2. Eiseres heeft in de bezwaarfase een viertal verzoeken gedaan aan de Dienst Toeslagen. Hierop is in het bestreden besluit puntsgewijs gereageerd. In beroep heeft eiseres naar voren gebracht dat zij zich niet kan vinden in het bestreden besluit. Daarbij heeft zij de rechtbank verzocht om haar een termijn te gunnen van vier weken voor haar beroepsgronden. Vervolgens is aan eiseres een termijn van vier weken gegeven. Er zijn geen gronden ingediend. Ook niet door haar gemachtigde. De Dienst Toeslagen heeft zich in het verweerschrift op het standpunt gesteld dat eiseres niet-ontvankelijk moet worden verklaard. Naar het oordeel van de rechtbank heeft eiseres niet duidelijk gemaakt waarom en op welke punten zij het bestreden besluit niet juist acht.
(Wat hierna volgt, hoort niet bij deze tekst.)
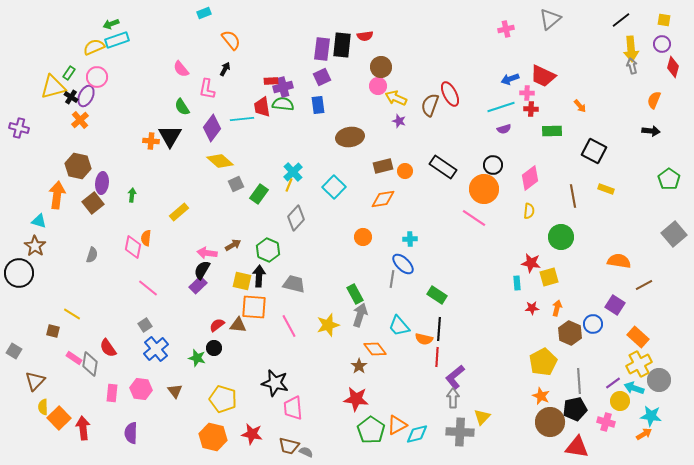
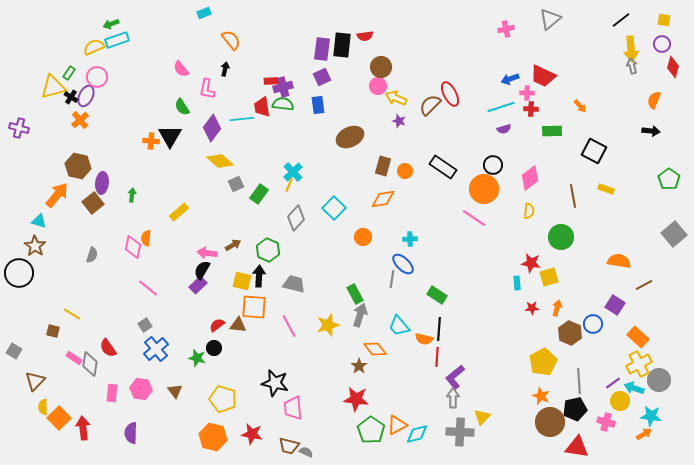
black arrow at (225, 69): rotated 16 degrees counterclockwise
brown semicircle at (430, 105): rotated 25 degrees clockwise
brown ellipse at (350, 137): rotated 16 degrees counterclockwise
brown rectangle at (383, 166): rotated 60 degrees counterclockwise
cyan square at (334, 187): moved 21 px down
orange arrow at (57, 195): rotated 32 degrees clockwise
Hetgeen namens eiseres ter zitting is aangevoerd acht de rechtbank tardief en zal zij wegens strijd met de goede procesorde buiten beschouwing laten. Gelet op het vorenstaande verklaart de rechtbank met toepassing van artikel 6:6 van de Algemene wet bestuursrecht het beroep niet-ontvankelijk.

Conclusie

3. Het beroep is niet-ontvankelijk. Voor vergoeding van het griffierecht of de proceskosten bestaat geen aanleiding.
Beslissing
De rechtbank verklaart het beroep niet-ontvankelijk.
Deze uitspraak is gedaan door mr. I.M. Josten, rechter, in aanwezigheid van J. Boer-IJzelenberg, griffier, op 21 januari 2025 en openbaar gemaakt door middel van geanonimiseerde publicatie op www.rechtspraak.nl.
griffier
rechter
Een afschrift van deze uitspraak is verzonden aan partijen op:

Informatie over hoger beroep

Een partij die het niet eens is met deze uitspraak, kan een hogerberoepschrift sturen naar de Afdeling bestuursrechtspraak van de Raad van State waarin wordt uitgelegd waarom deze partij het niet eens is met deze uitspraak. Het hogerberoepschrift moet worden ingediend binnen zes weken na de dag waarop deze uitspraak is verzonden.